Continuano le tensioni sui prezzi dei cereali e dei semi oleosi, anche se le previsioni Usda relative alle importazioni di mais, soia e frumento da parte della Cina sono in diminuzione rispetto al 2021. Allo stesso tempo, la siccità in America Latina dovrebbe avere un impatto negativo sulle produzioni di semi oleosi. Quali potrebbero essere gli effetti sui listini a livello mondiale?

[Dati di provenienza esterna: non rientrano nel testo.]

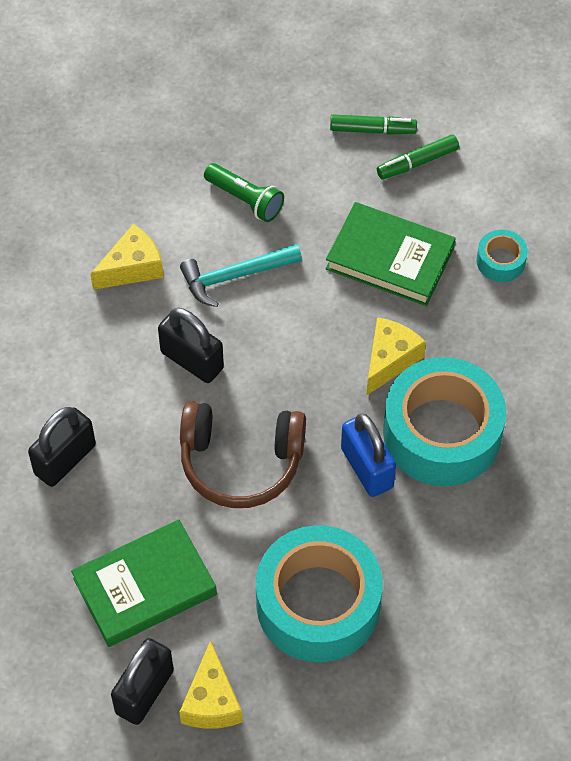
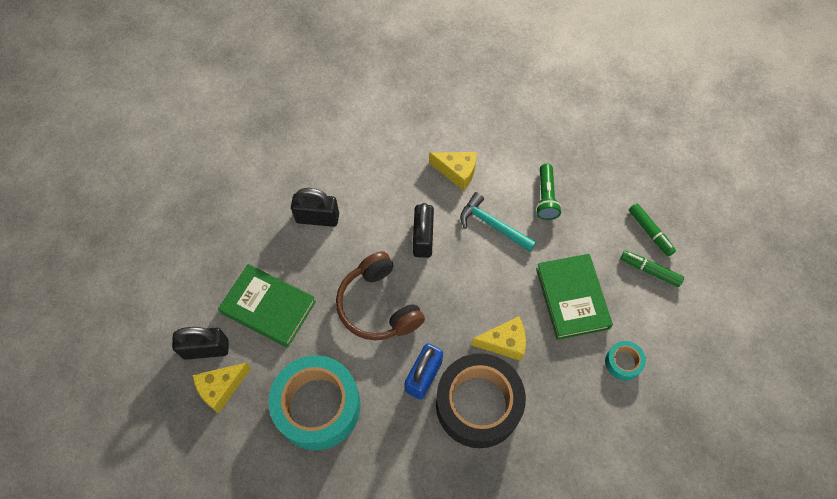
camera: 55 degrees right, 5 degrees up
turquoise tape [383,357,506,486] -> black tape [436,353,526,448]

«È vero, i mercati dei semi oleosi sono stati scossi dalla siccità in Sud America e dalle inondazioni in Malesia e gli effetti a lungo termine di questi fenomeni ci preoccupano. In generale, l’inizio dell’anno ha segnato un rialzo dei prezzi dei generi alimentari a livello mondiale. Nel mese di gennaio l’indice Fao dei prezzi dei prodotti alimentari ha registrato in media 135,7 punti, pari a un aumento dell’1,1% rispetto a dicembre. Sugli aumenti pesa soprattutto il prezzo degli oli vegetali che, con un’inversione di rotta rispetto ai valori di dicembre, è aumentato del 4,2% su base mensile, il maggior rincaro fin qui osservato. In accelerazione anche le quotazioni di tutti i principali oli e dei prodotti lattiero-caseari, che è aumentato per il quinto mese consecutivo, complici i formidabili incrementi registrati per latte scremato in polvere e burro e la minore produzione in Europa occidentale e in Oceania.

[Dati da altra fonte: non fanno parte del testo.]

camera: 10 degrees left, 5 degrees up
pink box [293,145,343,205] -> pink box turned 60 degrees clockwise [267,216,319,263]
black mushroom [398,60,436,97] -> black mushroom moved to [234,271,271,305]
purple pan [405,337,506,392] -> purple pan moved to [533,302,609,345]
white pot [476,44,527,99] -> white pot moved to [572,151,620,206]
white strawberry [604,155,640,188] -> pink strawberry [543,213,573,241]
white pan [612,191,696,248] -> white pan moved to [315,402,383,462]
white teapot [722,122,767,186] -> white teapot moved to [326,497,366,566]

Le attese per i prossimi mesi non sono rosee. Gli alti costi di gestione, gli effetti della pandemia e le condizioni climatiche sempre più incerte lasciano poco spazio all’ottimismo e all’ipotesi che le condizioni di mercato possano stabilizzarsi nel corso del 2022. Il timore è che l’impatto di tali complicazioni non si risolva a breve e che i prezzi più alti colpiscano soprattutto le popolazioni più povere e fragili dei Paesi che dipendono dalle importazioni».

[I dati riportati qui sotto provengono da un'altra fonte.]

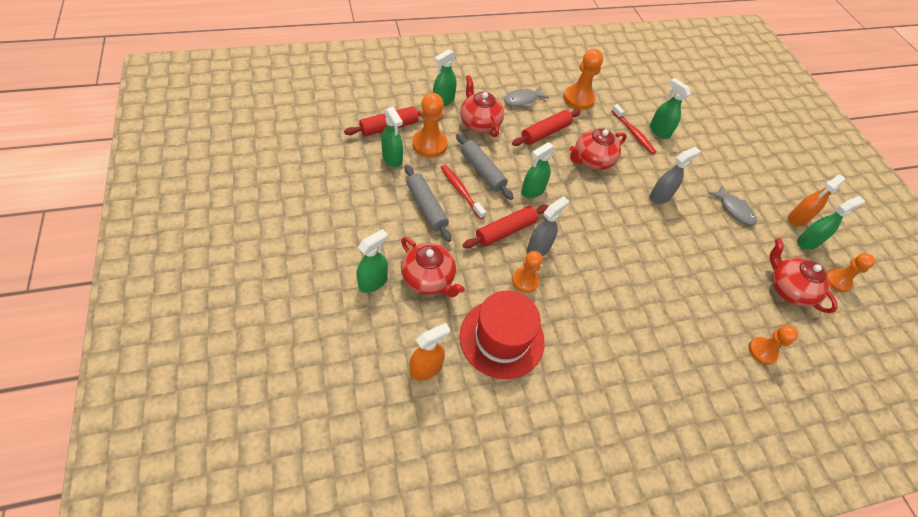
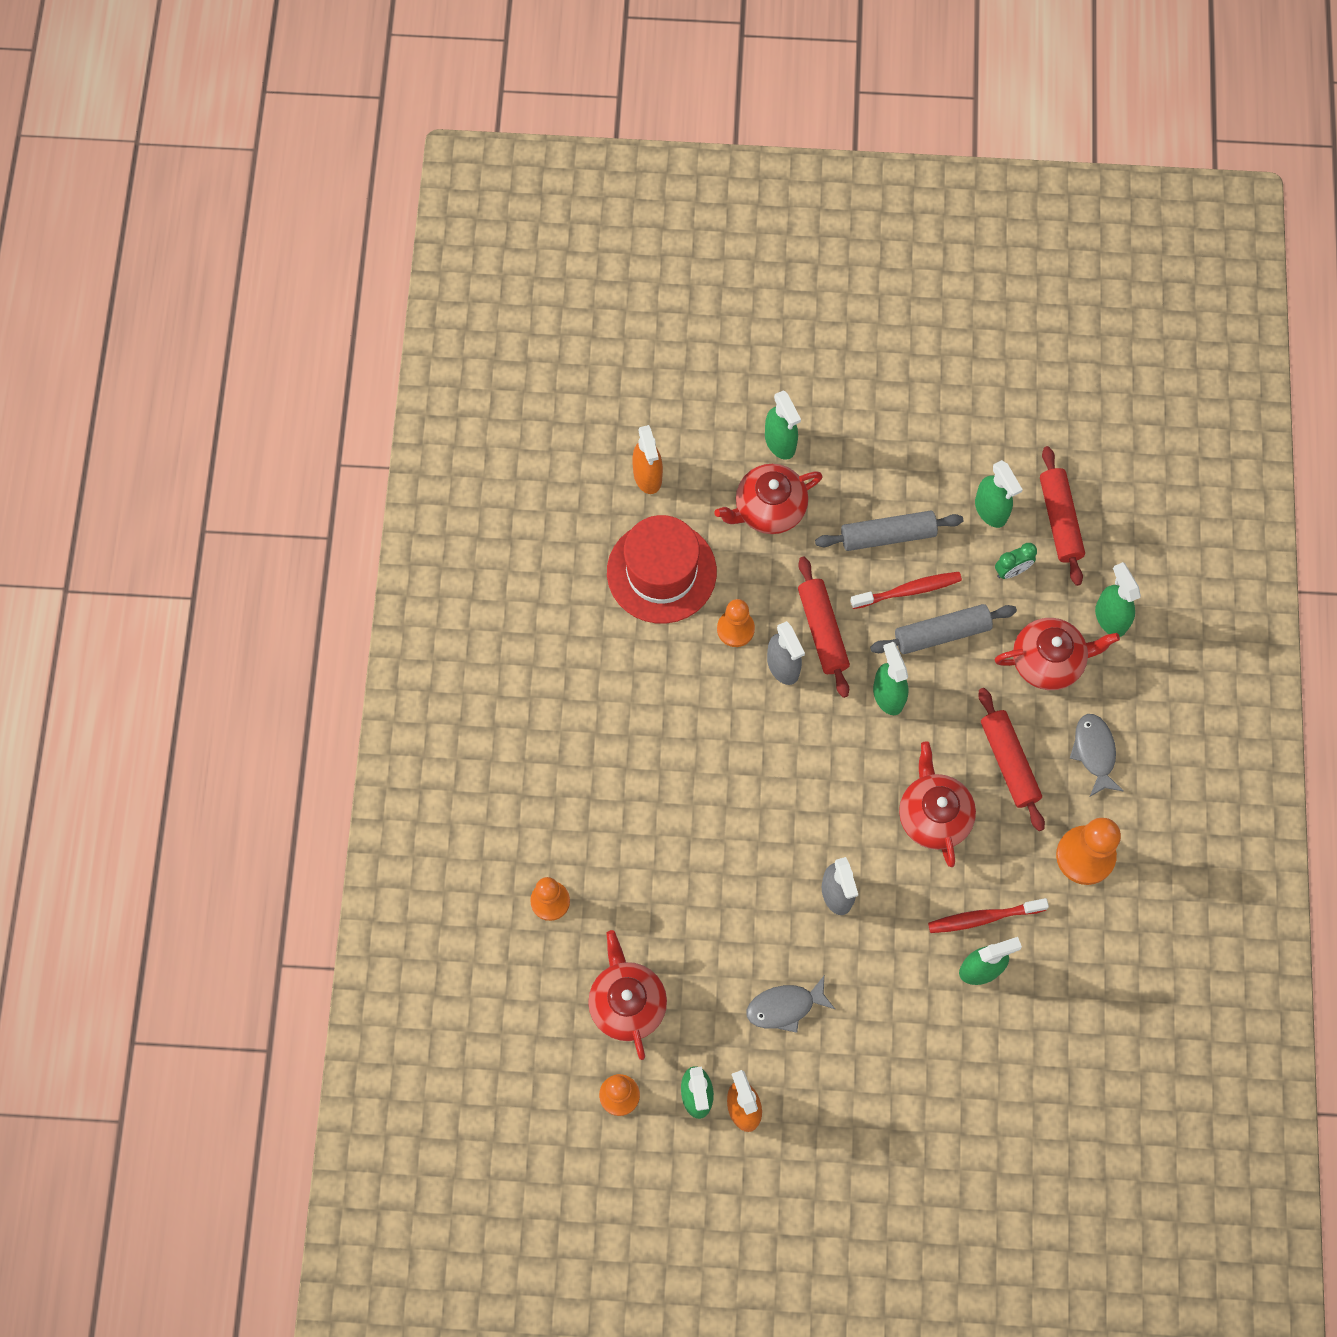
camera: 115 degrees right, 15 degrees up
green spray bottle [381,107,403,167] -> green spray bottle turned 105 degrees counterclockwise [975,460,1023,528]
orange pawn [412,93,448,158] -> green clock [995,543,1037,579]
red teapot [770,238,838,313] -> red teapot turned 90 degrees counterclockwise [588,930,667,1060]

Avremo un mondo multicentrico, anche in agricoltura? Come l’agricoltura può essere uno strumento di pace e quanto contano l’introduzione di nuove tecnologie (dalla meccanica alla genomica) in questo senso?

«Insieme alle recessioni economiche e agli choc climatici, i conflitti continuano a essere la principale causa di fame nel mondo. Allo stesso modo, i sistemi alimentari non sostenibili mettono a repentaglio l’ambiente, la salute, l’istruzione, l’economia, la sicurezza ed anche la pace. I principali fattori che minacciano la sicurezza alimentare e la nutrizione sono interconnessi. Questo crea associazioni circolari tra i diversi fattori, che hanno una propria traiettoria o ciclicità. Il che significa che occorrono azioni più coraggiose e più ampie per costruire la tenuta agli effetti negativi. Ad esempio, è essenziale integrare politiche umanitarie, di sviluppo e di costruzione della pace nelle aree di conflitto attraverso misure di protezione sociale per evitare che le famiglie vendano i pochi beni in cambio di cibo. È decisivo supportare i piccoli agricoltori con un ampio accesso all’assicurazione contro i rischi climatici e ai finanziamenti basati sulle previsioni; rafforzare la resilienza dei più vulnerabili alle avversità economiche; intervenire lungo le catene di approvvigionamento per abbassare il costo degli alimenti nutrienti – per esempio, incoraggiando la piantumazione di colture bio-fortificate o rendendo più facile l’accesso ai mercati per i coltivatori di frutta e verdura. La lotta alla povertà e alle disuguaglianze strutturali si affronta anche stimolando le catene di valore alimentare nelle comunità più fragili attraverso trasferimenti di tecnologia e programmi di certificazione, senza dimenticare che occorre anche una svolta nel comportamento dei consumatori per orientarli verso consumi più sostenibili, per l’ambiente e per la salute».